Now what I'd like to do is go through the letter line but line, but pasting it here would run afoul of my friends at the Times, so that's out of the question. Instead I'll do my best to summarize what I read in Representative Smith's letter [with a few editorial comments by me in brackets]:
- Addiction is bad.
- Representative Smith knows how to look up "addiction" in Wikipedia.
- Facilities like Marworth are great. [Note that not everyone can afford a place like Marworth, despite how fine it is.]
- Methadone clinics are bad because some in the community fear them. [Note that some in the community probably also fear lots of things...minorities...fluoridated drinking water...childhood vaccinations...are all of these things bad too?]
- Methadone clinics are bad because they are "for profit centers without a means to an end". [Is every for-profit health care concern bad or just these? Also, Representative Smith is implying that these centers exist to keep people addicted to Methadone, without providing any evidence that this is actually true.]
- Doctor (I mean Representative) Smith believes in "treatment to abstinence". [This sounds nice...and hell, who wouldn't disagree with abstinence as being the solution to bad behavior? The problem is that Doctor (I mean Representative) Smith seems to say that Methadone isn't a valid form of treatment, but yet I doubt he actually knows anything about it.]
- Representative Smith has had family and friends who suffered from addiction. [Call me crazy, but how many of those family and friends had the means to take advantage of a place like Marworth? Now how many heroin addicts have access to the same types of resources? That's part of the issue here: Not everyone fits into the neat little world of "just say no" that Representative Smith outlines in his letter. Addiction is a dirty, complicated business. It doesn't fit into nice little models of behavior. I recommend that Representative Smith read Eric Clapton's autobiography for a bit more insight into the issue. Better yet, actually visit a few Methadone clinics before writing them off as a form of treatment.]
- Representative Smith will not stop fighting the Methadone clinic. People in Dunmore don't want it in their backyard.
- Bad people come to Methadone clinics...bad people who will put the residents of Dunmore "at risk".
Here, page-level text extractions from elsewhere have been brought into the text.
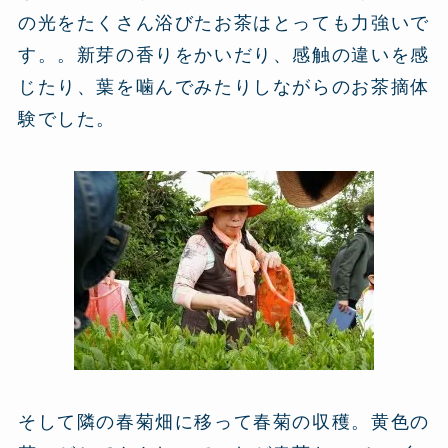
の光をたくさん浴びたお茶はとっても力強いで
す。。新芽の香りをかいだり、感触の違いを感
じたり、葉を噛んでみたりしながらのお茶摘体
験でした。
そして隣の春菊畑に移って春菊の収穫。黄色の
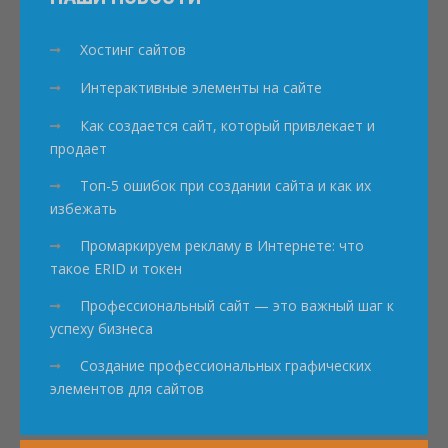
Хостинг сайтов
Интерактивные элементы на сайте
Как создается сайт, который привлекает и
продает
Топ-5 ошибок при создании сайта и как их
избежать
Промаркируем рекламу в Интернете: что
такое ERID и токен
Профессиональный сайт — это важный шаг к
успеху бизнеса
Создание профессиональных графических
элементов для сайтов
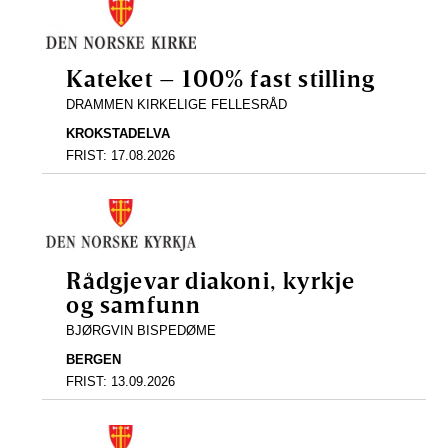
Kateket – 100% fast stilling
DRAMMEN KIRKELIGE FELLESRÅD
KROKSTADELVA
FRIST:
17.08.2026
Rådgjevar diakoni, kyrkje
og samfunn
BJØRGVIN BISPEDØME
BERGEN
FRIST:
13.09.2026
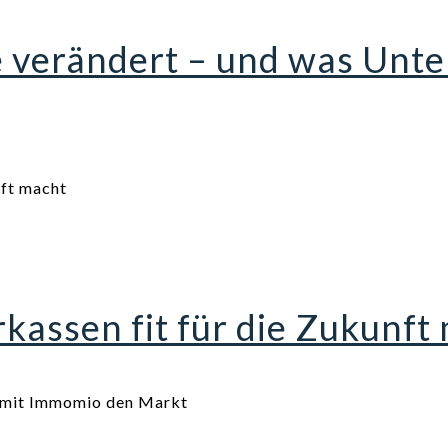
e verändert – und was Un
assen fit für die Zukunft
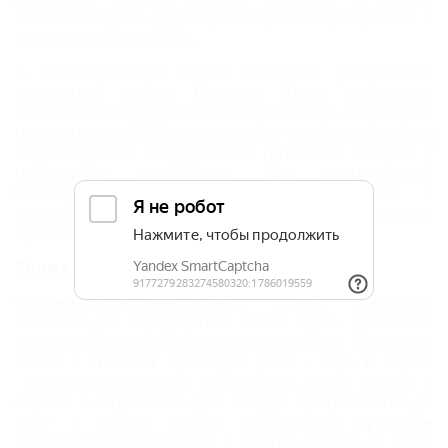
Нальчика. Здесь действуют парки аттракционов и
многочисленные кафе.
В юго-восточной части Нальчика расположен
курортный район Долинск. Здесь действуют
главные бальнеологические лечебницы, санатории,
пансионаты и СПА-отели, разбит курортный парк с
терренкурами, оборудованы питьевые галереи у
природных источников. Для поддержания
благоприятной экологической обстановки, в
курортную зону ограничен въезд частного
транспорта.
Климат Нальчика
Умеренно-континентальный климат Нальчика
типичен для предгорной зоны. Здесь довольно
мягкая зима со снегопадами и частыми туманами.
Весна в Нальчик приходит рано - еще в марте
температура может опускаться до 0°, а уже в
апреле в отдельные дни воздух прогревается до
+30° и выше. Летом характерны суточные
колебания температуры и частые дожди. В июле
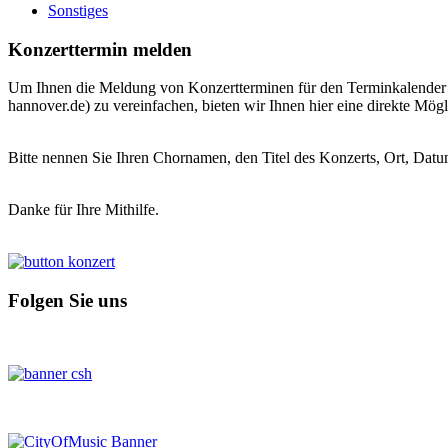
Sonstiges
Konzerttermin melden
Um Ihnen die Meldung von Konzertterminen für den Terminkalender de
hannover.de) zu vereinfachen, bieten wir Ihnen hier eine direkte Mögl
Bitte nennen Sie Ihren Chornamen, den Titel des Konzerts, Ort, Datu
Danke für Ihre Mithilfe.
Folgen Sie uns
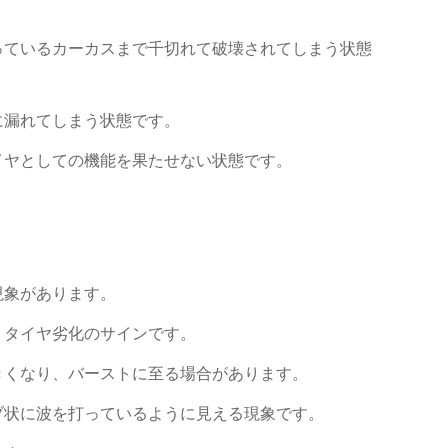
っているカーカスまで千切れて破壊されてしまう状態
に漏れてしまう状態です。
イヤとしての機能を果たせない状態です。
現象があります。
、タイヤ劣化のサインです。
きくなり、バーストに至る場合があります。
ブ状に波を打っているように見える現象です。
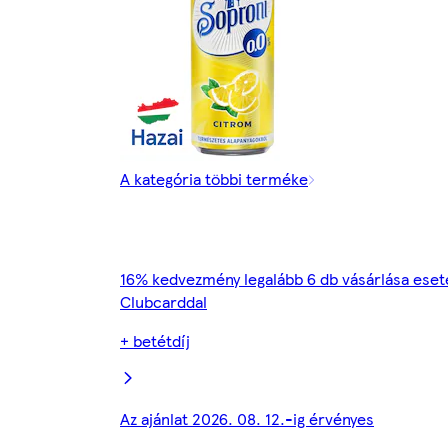
A kategória többi terméke
16% kedvezmény legalább 6 db vásárlása eset
Clubcarddal
+ betétdíj
Az ajánlat 2026. 08. 12.-ig érvényes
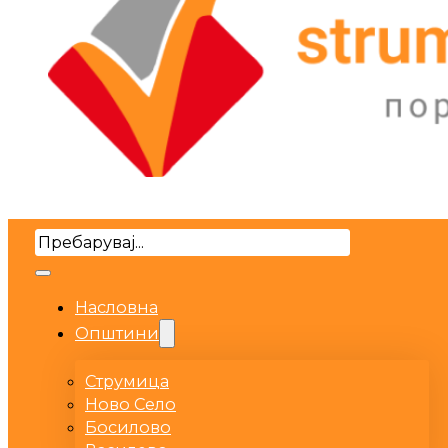
Search
Насловна
Општини
Струмица
Ново Село
Босилово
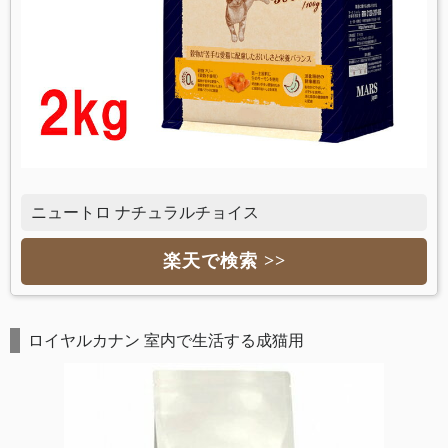
ニュートロ ナチュラルチョイス
楽天で検索 >>
ロイヤルカナン 室内で生活する成猫用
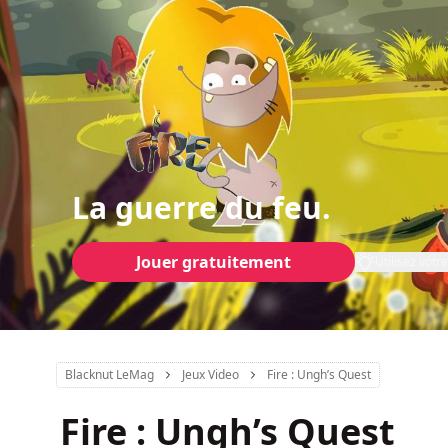
La guerre du feu.
Jouer gratuitement
Utilisez vot
Blacknut LeMag
Jeux Video
Fire : Ungh’s Quest
Fire : Ungh’s Quest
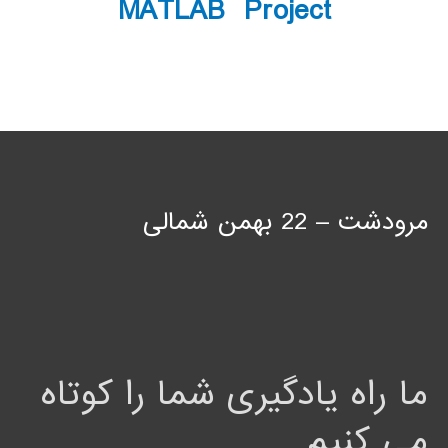
MATLAB Project
مرودشت – 22 بهمن شمالی
ما راه یادگیری شما را کوتاه
می کنیم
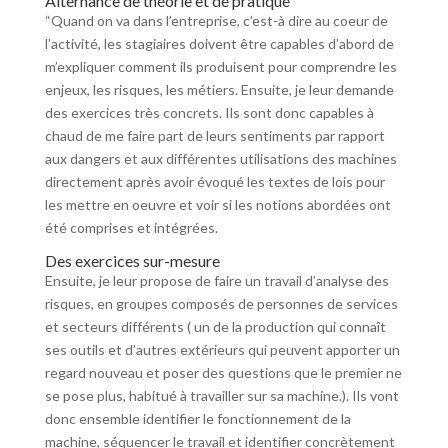
Alternance de théorie et de pratique
“Quand on va dans l’entreprise, c’est-à dire au coeur de
l’activité, les stagiaires doivent être capables d’abord de
m’expliquer comment ils produisent pour comprendre les
enjeux, les risques, les métiers. Ensuite, je leur demande
des exercices très concrets. Ils sont donc capables à
chaud de me faire part de leurs sentiments par rapport
aux dangers et aux différentes utilisations des machines
directement après avoir évoqué les textes de lois pour
les mettre en oeuvre et voir si les notions abordées ont
été comprises et intégrées.
Des exercices sur-mesure
Ensuite, je leur propose de faire un travail d’analyse des
risques, en groupes composés de personnes de services
et secteurs différents ( un de la production qui connaît
ses outils et d’autres extérieurs qui peuvent apporter un
regard nouveau et poser des questions que le premier ne
se pose plus, habitué à travailler sur sa machine.). Ils vont
donc ensemble identifier le fonctionnement de la
machine, séquencer le travail et identifier concrètement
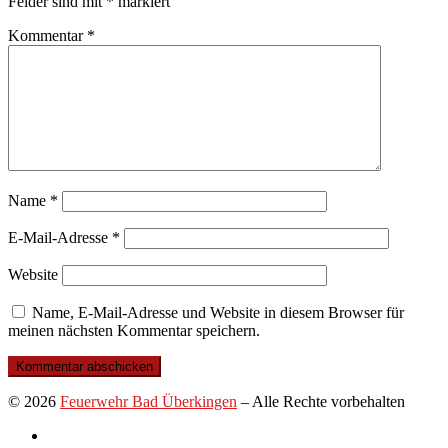
Felder sind mit
*
markiert
Kommentar
*
Name
*
E-Mail-Adresse
*
Website
Name, E-Mail-Adresse und Website in diesem Browser für
meinen nächsten Kommentar speichern.
© 2026
Feuerwehr Bad Überkingen
–
Alle Rechte vorbehalten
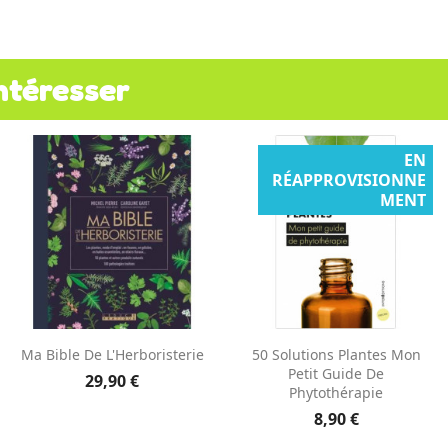
ntéresser
EN
RÉAPPROVISIONNE
MENT
Aperçu rapide
Aperçu rapide


Ma Bible De L'Herboristerie
50 Solutions Plantes Mon
Petit Guide De
29,90 €
Phytothérapie
8,90 €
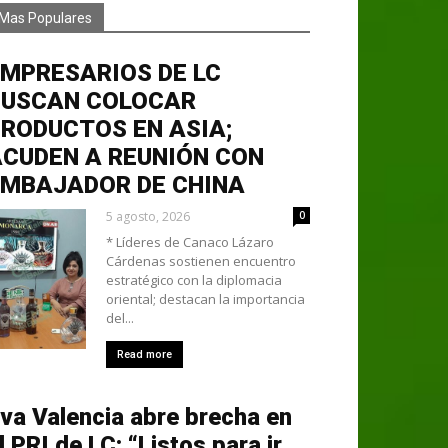
Mas Populares
MPRESARIOS DE LC
BUSCAN COLOCAR
RODUCTOS EN ASIA;
CUDEN A REUNIÓN CON
EMBAJADOR DE CHINA
5 agosto, 2026
0
* Líderes de Canaco Lázaro
Cárdenas sostienen encuentro
estratégico con la diplomacia
oriental; destacan la importancia
del...
Read more
va Valencia abre brecha en
l PRI de LC: “Listos para ir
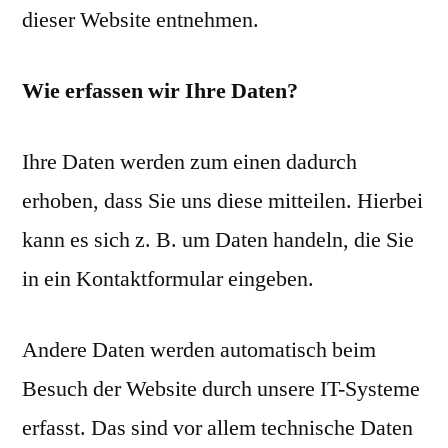
dieser Website entnehmen.
Wie erfassen wir Ihre Daten?
Ihre Daten werden zum einen dadurch
erhoben, dass Sie uns diese mitteilen. Hierbei
kann es sich z. B. um Daten handeln, die Sie
in ein Kontaktformular eingeben.
Andere Daten werden automatisch beim
Besuch der Website durch unsere IT-Systeme
erfasst. Das sind vor allem technische Daten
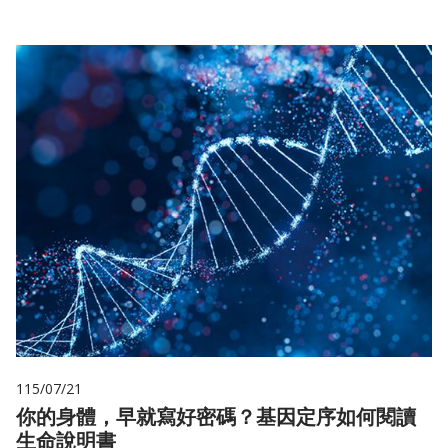
115/07/21
你的身體，早就寫好密碼？基因定序如何閱讀
生命說明書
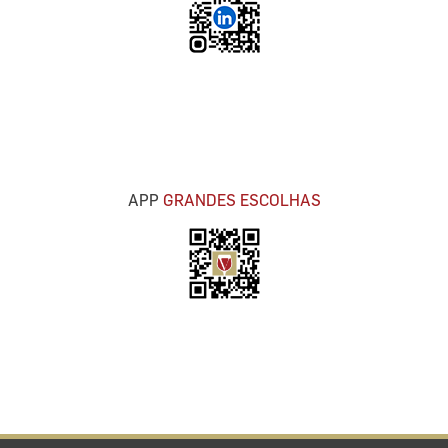
APP
GRANDES ESCOLHAS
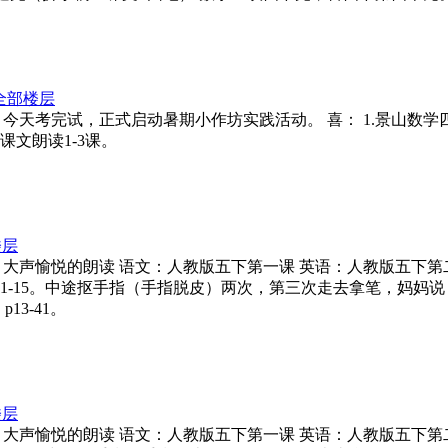
全部楼层
-2-043 今天考完试，正式启动暑期小作坊实践活动。 喜： 1.景山数
文课文朗读1-3课。
楼层
（30分钟）大声愉悦的朗读 语文：人教版五下第一课 英语：人教版五下第
钟）1-15。中途抠手指（手指脱皮）两次，第三次走去拿笔，妈妈
3-41。
楼层
（30分钟）大声愉悦的朗读 语文：人教版五下第一课 英语：人教版五下第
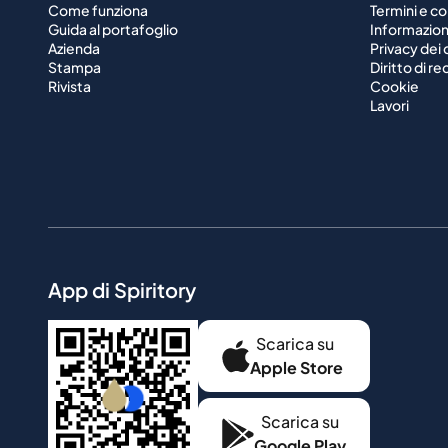
Come funziona
Termini e co
Guida al portafoglio
Informazioni
Azienda
Privacy dei 
Stampa
Diritto di r
Rivista
Cookie
Lavori
App di Spiritory
Scarica su
Apple Store
Scarica su
Google Play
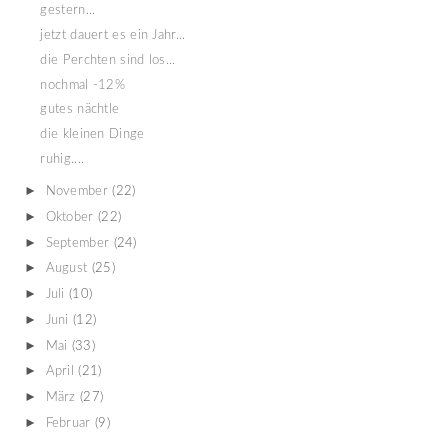
gestern...
jetzt dauert es ein Jahr...
die Perchten sind los...
nochmal -12%
gutes nächtle
die kleinen Dinge
ruhig....
►
November
(22)
►
Oktober
(22)
►
September
(24)
►
August
(25)
►
Juli
(10)
►
Juni
(12)
►
Mai
(33)
►
April
(21)
►
März
(27)
►
Februar
(9)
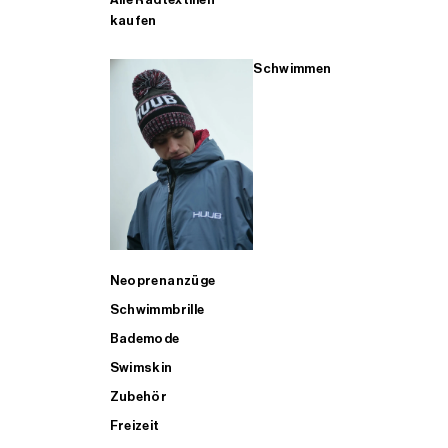
kaufen
Schwimmen
Neoprenanzüge
Schwimmbrille
Bademode
Swimskin
Zubehör
Freizeit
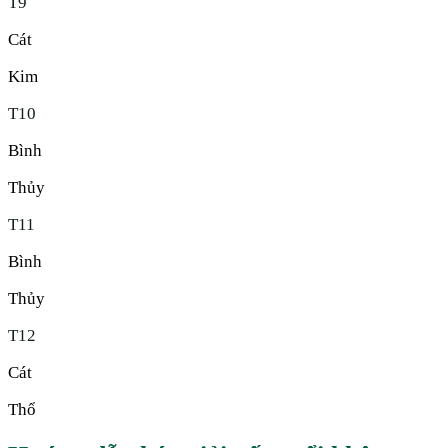
T
9
Cát
Kim
T
10
Bình
Thủy
T
11
Bình
Thủy
T
12
Cát
Thổ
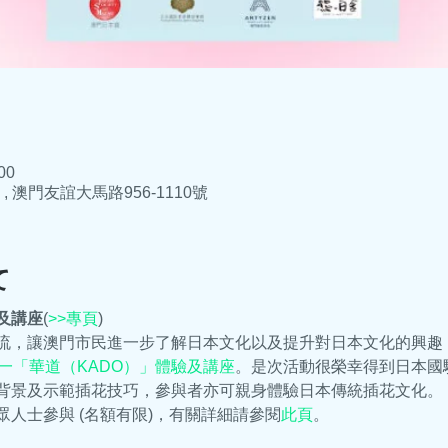
00
澳門友誼大馬路956-1110號
て
及講座
(
>>專頁
)
流，讓澳門市民進一步了解日本文化以及提升對日本文化的興趣，澳
一「華道（KADO）」體驗及講座
。是次活動很榮幸得到日本國
背景及示範插花技巧，參與者亦可親身體驗日本傳統插花文化。
人士參與 (名額有限)，有關詳細請參閱
此頁
。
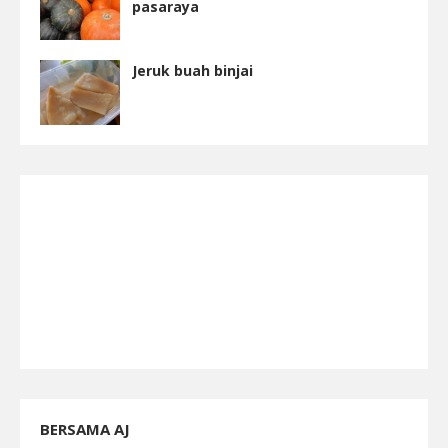
pasaraya
Jeruk buah binjai
BERSAMA AJ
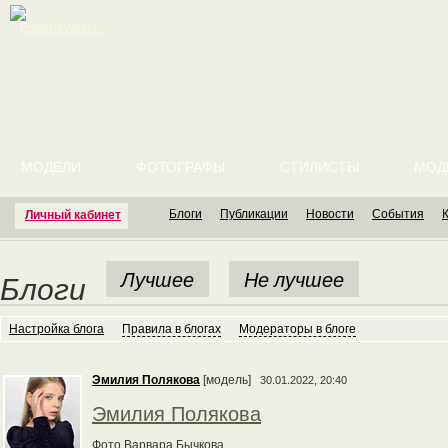
English version
МОДЕЛИ
ФОТОГРАФЫ
СТИЛИСТЫ
МОД
Блоги
Публикации
Новости
События
Личный кабинет
Лучшее
Не лучшее
Блоги
Настройка блога
Правила в блогах
Модераторы в блоге
Эмилия Полякова
[модель]
30.01.2022, 20:40
Эмилия Полякова
Фото Варвара Бычкова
- Representative Smith is NOT pandering for votes. He is just opposing a medical treatment facility because...well...people don't want it in their neighborhood. [Pandering is pandering is pandering. Besides, better to be in front of an issue like this than to be behind in another issue...like taxes.]
Rather than diffusing the issue, it's my opinion that Representative Smith actually made matters worse in his letter. His letter screams pandering. What's more, his attempt to disguise his opposition to a Methadone clinic as some form of compassion is derailed by his inability to actually articulate any kind of alternative, other than "just say no". Yes, study is needed: Representative Smith should thoughtfully study Heroin addiction and the role of Methadone BEFORE he goes proposing any kind of moratorium.